Other than Martin Necas, Andrei Svechnikov, and Sebastian Aho, the big point producers are just not consistently present. Sure, some depth players have had strong seasons in Jordan Martinook and Stefan Noesen.
Goaltending has remained strong, but it would be asking a lot for the Hurricane’s goalkeepers to match last season’s production.
The organization has been able to confirm that they have the goalie of the future in Pyotr Kochetkov. Kochetkov has had a great opportunity to run with the majority of the recent starts due to some fantastic goaltending.
This team will only go as far as the production level from Necas and Svechnikov takes them.
It is a lot to ask of two young players but if this team is going to compete for the division again, these two players will not only have to continue the scoring but step it up a level.
This is not to say that these two players are not capable of that level, but consistency will be the key.
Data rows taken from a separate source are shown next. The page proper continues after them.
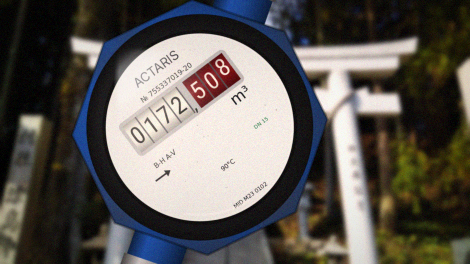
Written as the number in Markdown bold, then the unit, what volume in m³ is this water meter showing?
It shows **172.508** m³
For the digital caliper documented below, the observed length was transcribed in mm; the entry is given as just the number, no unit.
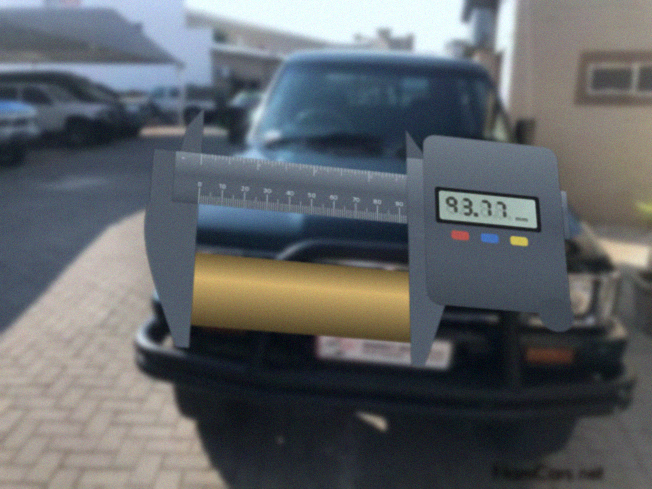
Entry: 93.77
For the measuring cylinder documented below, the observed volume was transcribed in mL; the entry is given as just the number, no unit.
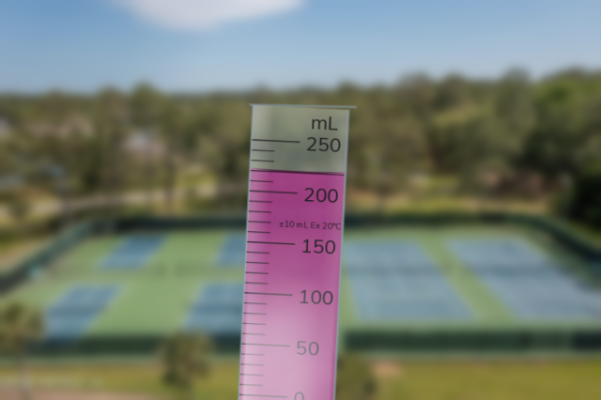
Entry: 220
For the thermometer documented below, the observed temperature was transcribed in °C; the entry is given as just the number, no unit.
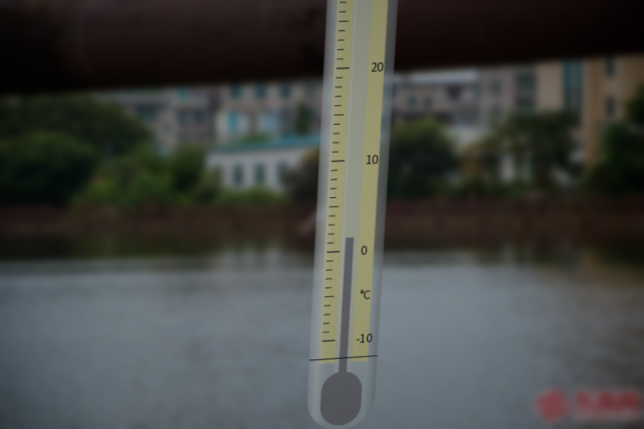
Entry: 1.5
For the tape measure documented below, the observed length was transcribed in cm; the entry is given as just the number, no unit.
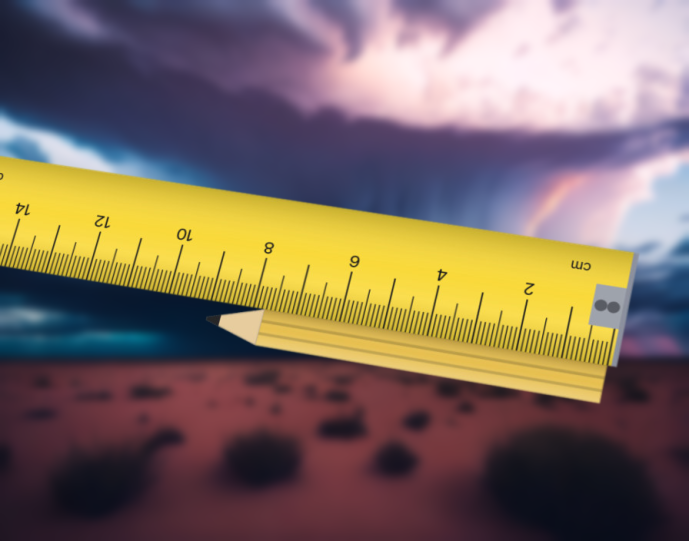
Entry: 9
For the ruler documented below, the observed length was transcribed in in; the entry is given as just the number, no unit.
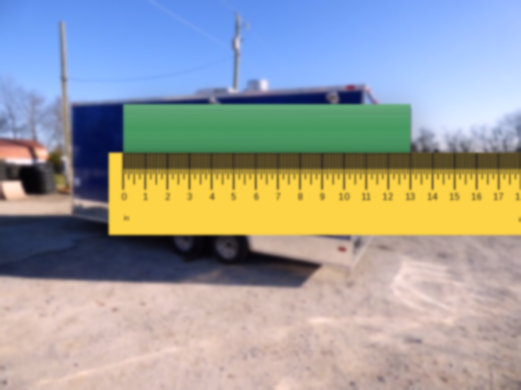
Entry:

The off-season acquisition of Max Pacioretty was a strong move by Don Waddell but time will tell if Pacioretty will be able to be the same player after recovering from his injury.
In theory, Pacioretty could be a game-changer for this team.
It is likely that Rod Brind’Amour and staff ease Pacioretty into the mix. In that case he will be arriving in the second half and ramping up to himself by the end of the regular season.
Fair to say that his impact on the regular season could be minimal but the playoffs could be a spot where he would be the difference maker in a series like the one against the New York Rangers last playoffs.
This is undoubtedly a strong team and one that has the capability of making a run for the Stanley Cup.
Brind’Amour’s style of play translates well in playoff hockey, but the scoring depth will need to come alive to compete with the top teams in the Eastern Conference, not to mention the Western Conference champions.
The cap situation will leave this group as the ones that will go to battle for the remainder of the season.
Getting to the “dance” is all you can ask for as a team and from there, anything can happen.